Many ills of our society can be addressed if we all take the right action, unfortunately this is the ideal, do you think McDonalds would go away, if we all took a stand to end this corporation? although we all know its crap for your health, incidentally a friend of mine or should say acquaintance, whilst walking our dogs, was shocked when I said I have never eaten a hamburger, she was further surprised when I told her I have never drank CoCa-Cola.
Boycotts need to be organized to be effective, though. Also, it’s rather difficult for most people to purchase a car, let alone a house without going into debt.
We could characterize the entire crippling process as “extraction to destruction (or extinction) ~ via instruction; insurrection; correction, & dejection…” in short, it’s a bad rap ~ Joyce would likely have coined it a crapraptrap ~ you can make your own variations.

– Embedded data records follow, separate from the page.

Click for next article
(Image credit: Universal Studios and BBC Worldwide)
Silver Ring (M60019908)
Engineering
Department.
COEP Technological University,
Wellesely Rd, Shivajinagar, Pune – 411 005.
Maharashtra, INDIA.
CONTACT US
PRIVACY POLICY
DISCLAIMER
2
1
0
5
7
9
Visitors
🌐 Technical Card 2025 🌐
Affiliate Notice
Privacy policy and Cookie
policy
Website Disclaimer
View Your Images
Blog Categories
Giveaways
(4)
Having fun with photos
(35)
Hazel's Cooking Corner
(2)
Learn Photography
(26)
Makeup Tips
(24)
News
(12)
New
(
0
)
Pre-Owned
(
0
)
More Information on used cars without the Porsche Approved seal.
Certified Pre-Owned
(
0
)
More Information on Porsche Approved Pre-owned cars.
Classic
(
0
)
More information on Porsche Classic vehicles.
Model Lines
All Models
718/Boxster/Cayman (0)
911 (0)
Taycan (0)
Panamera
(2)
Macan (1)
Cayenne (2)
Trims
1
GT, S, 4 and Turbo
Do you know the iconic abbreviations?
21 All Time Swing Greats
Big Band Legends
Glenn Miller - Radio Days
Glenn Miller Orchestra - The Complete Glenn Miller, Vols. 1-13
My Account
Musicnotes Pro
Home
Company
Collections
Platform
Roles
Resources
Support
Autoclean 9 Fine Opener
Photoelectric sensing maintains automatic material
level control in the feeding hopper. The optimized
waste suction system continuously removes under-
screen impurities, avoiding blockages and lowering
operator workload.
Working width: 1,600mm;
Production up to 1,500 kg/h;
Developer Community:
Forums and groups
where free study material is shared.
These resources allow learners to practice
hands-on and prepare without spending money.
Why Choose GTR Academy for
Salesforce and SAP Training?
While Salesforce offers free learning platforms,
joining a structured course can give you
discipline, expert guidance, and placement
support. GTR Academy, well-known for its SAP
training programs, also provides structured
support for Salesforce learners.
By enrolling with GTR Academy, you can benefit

We are surrogate victims who have fallen under the sorcerer’s vicarious spell of deterministic nihilism ~ a magic conveyor belt escalating us luxuriously to nowhere.
When the “product” consumes its “producer” something has gone radically wrong ~ so maybe we should point this out to the wand -waving wizards of Wall St. ~ because like Disney’s apprentice, they are way out of their depth.
Stumbling about in this lunatic kingdom of the morally purblind, charming elephants spontaneously morph into monstrous devils.
Love is not a machine whatever the singularity predicts!
The uprising of the rich and the advantages they have to access highly paid lawyers and accountants to enable them to not only hold on to their wealth but to increase wealth, the rich today having become the nouveau rich, are the new barons that now define what reality is for the individual and what their role is, this insidious operation has nothing to do with conservation or the autonomy of what is best for society or the individual, other than a masquerade of tokenism, to pacify the masses, whilst the rich bathe in the drug induced condition of money and power, for the most this means oppression.
On TV, a ex-military of rank, having been in active service for some time , had said how the military make a man of you? in spite of statistics showing high suicide rates of those who have been in operation, such as Afghanistan, who die at a rate greater than those who get killed on active service, not to mention PTSD, later in this interview said, “but how would you feel if no one visited your grave?” almost as bad as those who broke down and wept at not being able to have a last glimpse of Mandela, before burial, we are in dire straights when we contemplate our world situation, today.
Ralph Nader is one of the few quasi-politicians I look forward to hearing from. His commentary during the period when Paulson asked for the bailout from Congress was priceless.
You have some of the best journalists on the beat at Dandelion Salad. Glad to have found you.
Thanks, Jeff, much appreciated. And have to agree that I have some of the best writers. Cheers to all the writers!